Claire (Ethelyn Friend), the play's preternaturally chipper protagonist, wakes every morning to a world washed clean. She has no memory of her life. She's re-introduced -- with an apparent minimum of worry and fuss -- to her everyday existence by her husband, Richard (Erik Sandvold), who has actually prepared a book for her that contains instructions, photographs and a map of the house. But once Richard has left the room, Claire is accosted by a lisping, limping masked man who insists that she's in peril and must flee with him immediately. She obliges, and he whisks her off to the home of stroke-afflicted Gertie, whom he identifies as her mother. Fragments of Claire's memory begin to return. Millet (Frank Oden), a man attached to a chatty hand puppet, appears. He seems to have a connection to the Limping Man: They're each wearing half of the same set of handcuffs. Meanwhile, husband Richard, along with Claire's sullen son, Kenny (an effective performance by Todd Webster), have begun a hot pursuit.
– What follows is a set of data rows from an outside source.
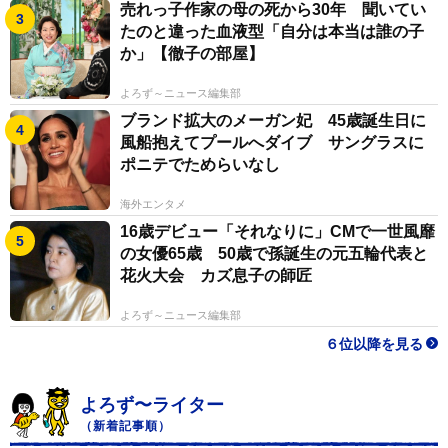
売れっ子作家の母の死から30年 聞いてい
たのと違った血液型「自分は本当は誰の子
か」【徹子の部屋】
よろず～ニュース編集部
ブランド拡大のメーガン妃 45歳誕生日に
風船抱えてプールへダイブ サングラスに
ポニテでためらいなし
海外エンタメ
16歳デビュー「それなりに」CMで一世風靡
の女優65歳 50歳で孫誕生の元五輪代表と
花火大会 カズ息子の師匠
よろず～ニュース編集部
６位以降を見る
よろず〜ライター
（新着記事順）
The script of Fuddy Meers has the kind of deranged rhythm and craftsmanship -- action piled on action, joke on joke -- that I associate with classic farce, or with plays like Michael Frayn's busy, marvelous Noises Off, and it amuses in the same visceral way. But the content is much grimmer. We know it was something terrible that caused Claire to lose her memory, something to do with wife battery, but we can't figure out whom to trust. The Limping Man has a hideously deformed ear, is deaf and blind on one side and is constantly suppressing or failing to suppress a simmering rage. Genial Richard, too, has his dark side. Even cheery, babbling Gertie has a homicidal streak. There's all kinds of violence on stage, though it's the cartoon kind, where the victim instantly bounces back into action.
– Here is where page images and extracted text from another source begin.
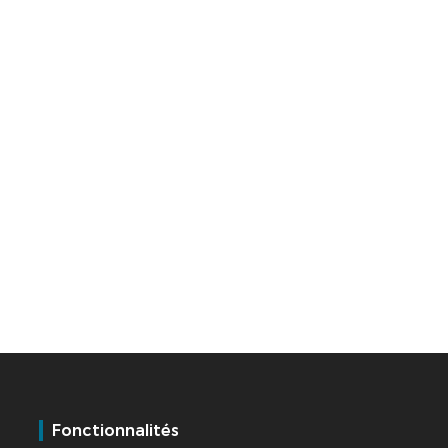
Fonctionnalités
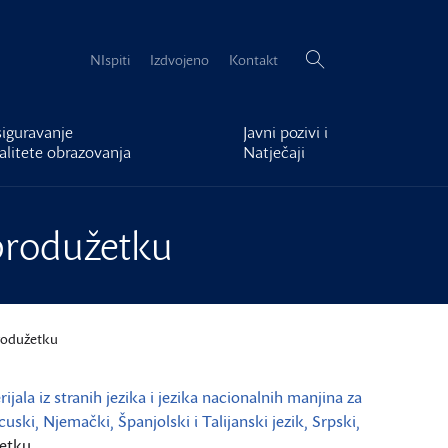
Pretraži:
NIspiti
Izdvojeno
Kontakt
iguravanje
Javni pozivi i
alitete obrazovanja
Natječaji
 produžetku
produžetku
ijala iz stranih jezika i jezika nacionalnih manjina za
uski, Njemački, Španjolski i Talijanski jezik, Srpski,
žetku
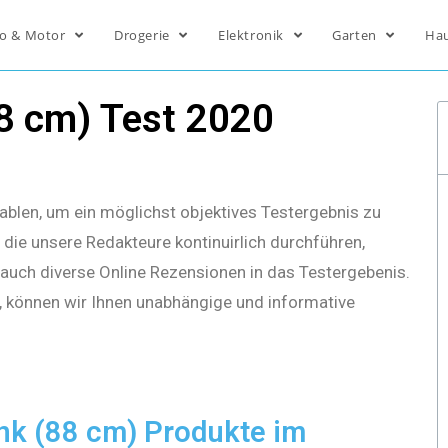
o & Motor
Drogerie
Elektronik
Garten
Ha
8 cm) Test 2020
ablen, um ein möglichst objektives Testergebnis zu
die unsere Redakteure kontinuirlich durchführen,
s auch diverse Online Rezensionen in das Testergebenis.
, können wir Ihnen unabhängige und informative
nk (88 cm) Produkte im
Fuddy Meers isn't just a fast and furious phantasmagoria (is that a contradiction in terms?) or an absurdist exercise. It has a plot, even if it's a demented one -- and even if bits of it keep either fading away or falling off.

It might be unreasonable to ask that this vigorously bubbling stew possess some point, but the play keeps promising one. It hints continually at symbolism and deeper truth. Every character, including mindlessly genial Claire and Millet's puppet, has a sinister side. Is author David Lindsay-Abaire suggesting that this is essential human nature, that we're all endlessly engaged in suppressing unspeakable impulses? Does the play comment on memory? There should be something evocative in Claire's daily efforts to reconstruct herself, and the ending of the play -- which happily foils expectation -- leaves us wondering whether she'll remember anything of her day the next morning. But we don't really care if she does or doesn't. The characters' speech oddities remind us of the links among speech, cognition, memory and self, and they hint at deeper meaning, but that meaning never reveals itself -- though one does leave the theater wanting to pun and finding giggly humor in ordinary words.

A couple of faintly haunting discussions take place in Fuddy Meers: Gertie shows photographs of reflections in a fairground funhouse mirror ("fuddy meers" is her way of saying "funny mirrors"); Claire talks of a mortally injured dog she once tried to save that recovered to scamper joyously around the kitchen for three minutes before lying down and dying. Perhaps the dog represents Claire herself. But none of these stories or images really illuminates the play.

Though at first I feared that her chirpiness would wear thin, Friend is very good as Claire and soon reveals a more feelingful side. Christopher Leo does sterling service as the snarling yet pathetic Limping Man, and Kathryn Gray is a delight as the mother, stomping around her kitchen like the Little Engine That Could. Except, of course, that she can't.